The lesson seems highly relevant today. “When you’re dragged along into something you don’t really believe yourself—because otherwise you are identified with those evil people, and your primary identity is being a ‘good guy,’ not like those people—you will wind up supporting things you know to be wrong. And unless there is some moral force that will stop it, the slide will accelerate.”
Morson discusses how, in late 19th century Russian culture, to be an “intelligent” (intelligentsia derives from a Russian word) was to be implacably, violently opposed to the ruling order. You might point out to these radicals that they themselves were part of that privileged ruling order. It didn’t feel that way to them. They believed that men with ideas should rule society — and that meant them, and only them. Yuri Slezkine’s recent history The House Of Government tells this story in great detail. Imagine the Yale faculty senate leading a violent revolution, and you’ll get something of it.
Swaim asks the professor:
Is American society, shaped by Protestant Christianity and dominated by a kind of dovish, humanitarian left-liberalism, ever likely to fall into the barbarity of the Russian Revolution? Aren’t we too—I fumble for a word as I formulate the question—soft for that sort of totalizing violence?
“I don’t know,” Mr. Morson answers after a long pause. “I don’t know if that means people won’t go as far as they did in Russia, or if it just means there will be less resistance to it.”
The danger begins, he thinks, when complex social and political problems can’t be debated any longer. “You get into a revolutionary situation because people can’t hear,” he says. “Can there be a dialogue on important questions, or is there only one thing to say about every question? Are people afraid to say, ‘Well, yes, but it’s not quite as simple as that’? . . . When you can’t do that, you’re heading to a one-party state or a dictatorship of some sort. If one party is always wrong and another always right, why not just have the right one?”

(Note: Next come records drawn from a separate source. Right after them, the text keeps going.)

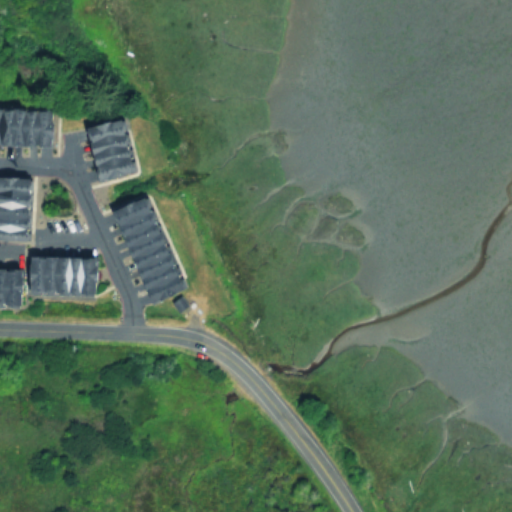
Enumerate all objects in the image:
building: (20, 126)
building: (99, 148)
road: (70, 154)
building: (8, 206)
road: (93, 216)
road: (53, 244)
building: (137, 249)
building: (54, 273)
building: (5, 286)
road: (215, 346)
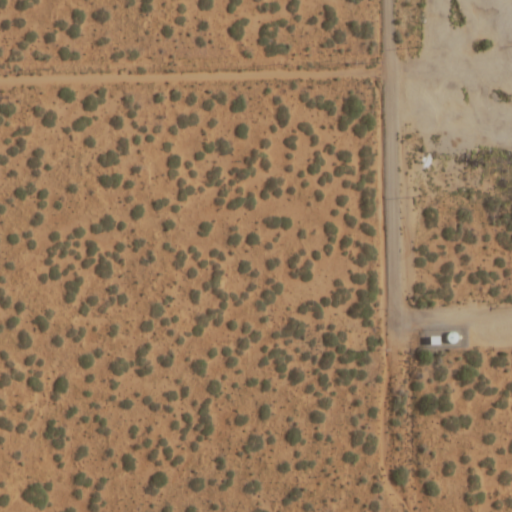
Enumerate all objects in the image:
road: (265, 62)
road: (391, 161)
road: (453, 323)
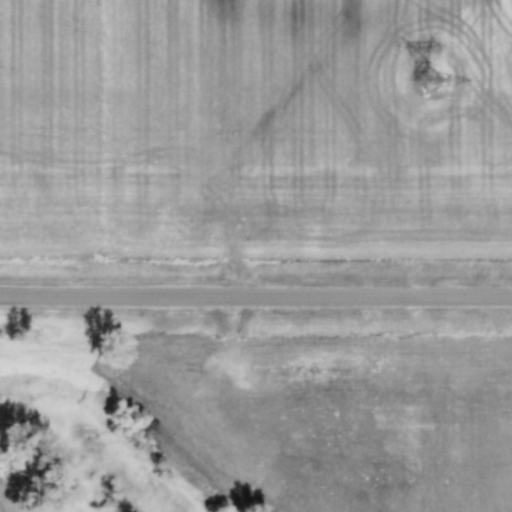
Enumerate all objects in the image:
power tower: (426, 81)
road: (256, 296)
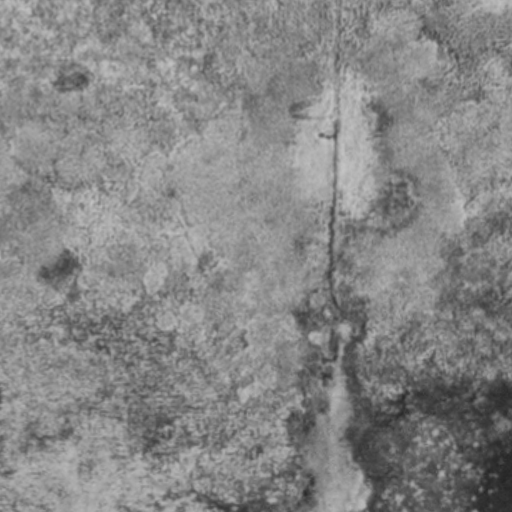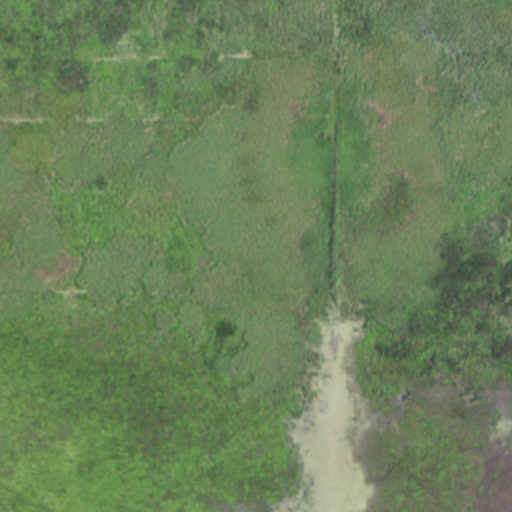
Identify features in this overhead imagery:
building: (318, 134)
building: (332, 140)
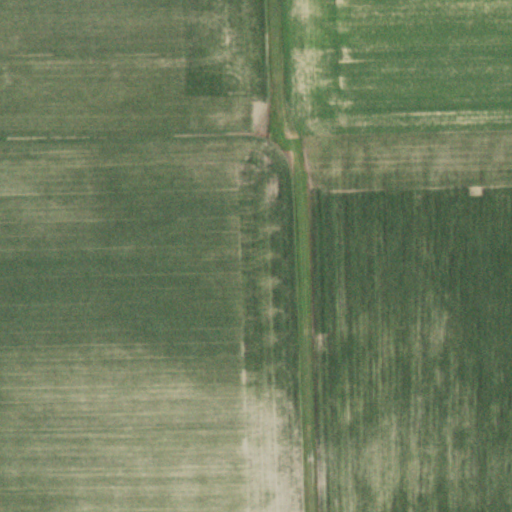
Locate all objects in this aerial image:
crop: (394, 248)
crop: (139, 262)
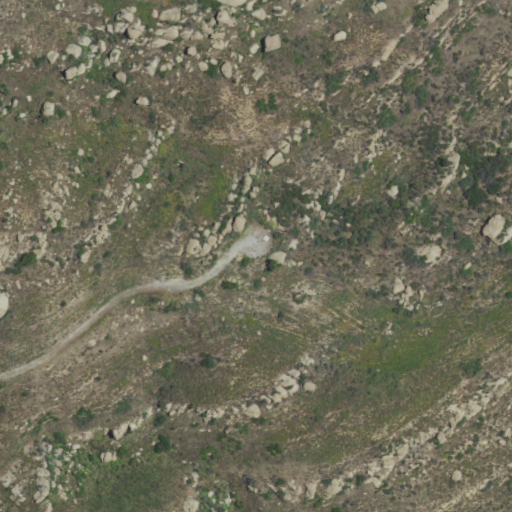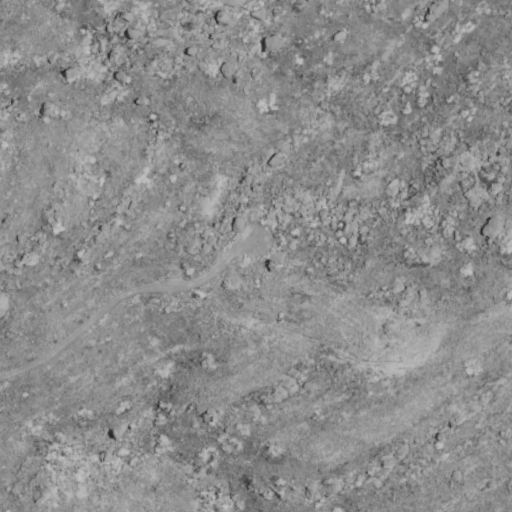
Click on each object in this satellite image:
building: (433, 10)
building: (269, 42)
building: (490, 228)
building: (424, 253)
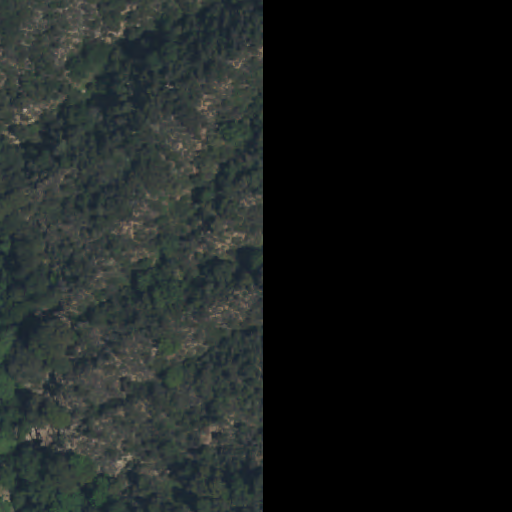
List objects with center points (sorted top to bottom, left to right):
road: (510, 510)
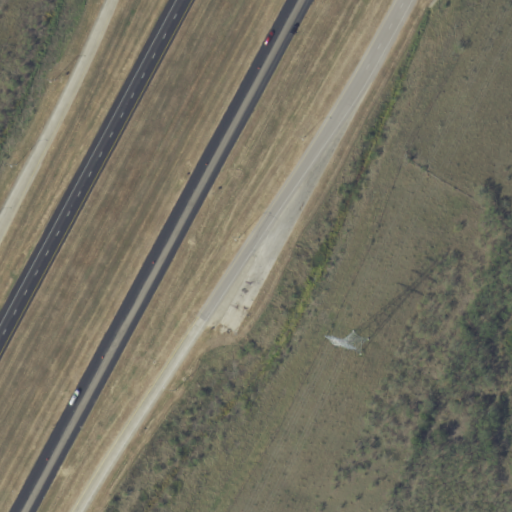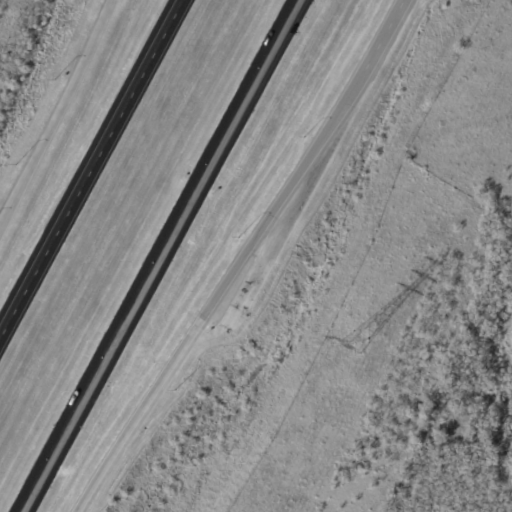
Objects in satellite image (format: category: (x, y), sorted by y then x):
road: (58, 113)
road: (92, 169)
road: (158, 256)
road: (245, 258)
power tower: (357, 346)
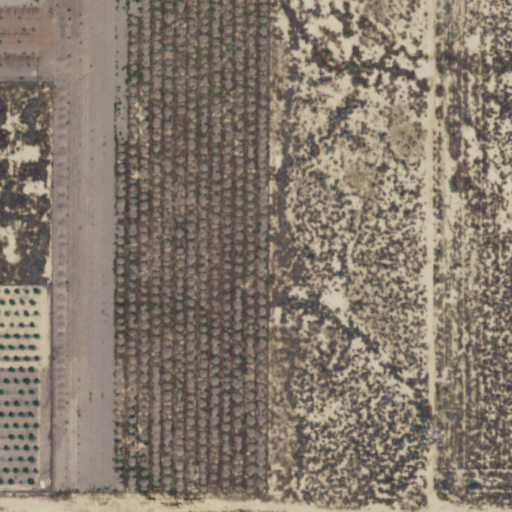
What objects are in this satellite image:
road: (155, 510)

This is exactly where we are headed! But it won’t be a Bolshevik system. It will be managerial illiberalism, aided by technology (e.g., a social credit system). One last quote from the piece:
The supposition that America is moving toward anarchy or revolution because we’ve had a week of riots—or three years of bad faith and acrimony, or three decades of polarization—still seems hard to accept. Mr. Morson is careful not to predict the course of events. He uses the phrase “insofar as the Russian example applies” more than once.
But, he says, “we have a major depression, we have terrible fear from the illness, and now we have mass riots in the street, which our leaders do not seem to know how to handle. That’s a very rapid slide from only a year ago. And there’s no reason to think it will slow down. The slide could well continue.”
And history can unfold in unpredictable ways. Who would have guessed 20 years ago, he asks, that the First Amendment’s free-speech guarantee would become passé on the liberal left? “I used to get a laugh from students by quoting a Soviet citizen I talked to once. He said to me, ‘Of course we have freedom of speech. We just don’t allow people to lie.’ That used to get a laugh! They don’t laugh anymore.”
No, they don’t. Read the whole thing, if you can.
In related news, a staff writer at The Atlantic today cheers on what’s happening as like one of the Color Revolutions. They really do believe they’re getting regime change — that a coup is taking place, and that this is a good thing. Notice how that writer, Franklin Foer, speaks of Big Business’s decision to capitulate to the demands of protesters as a sign of revolutionary change.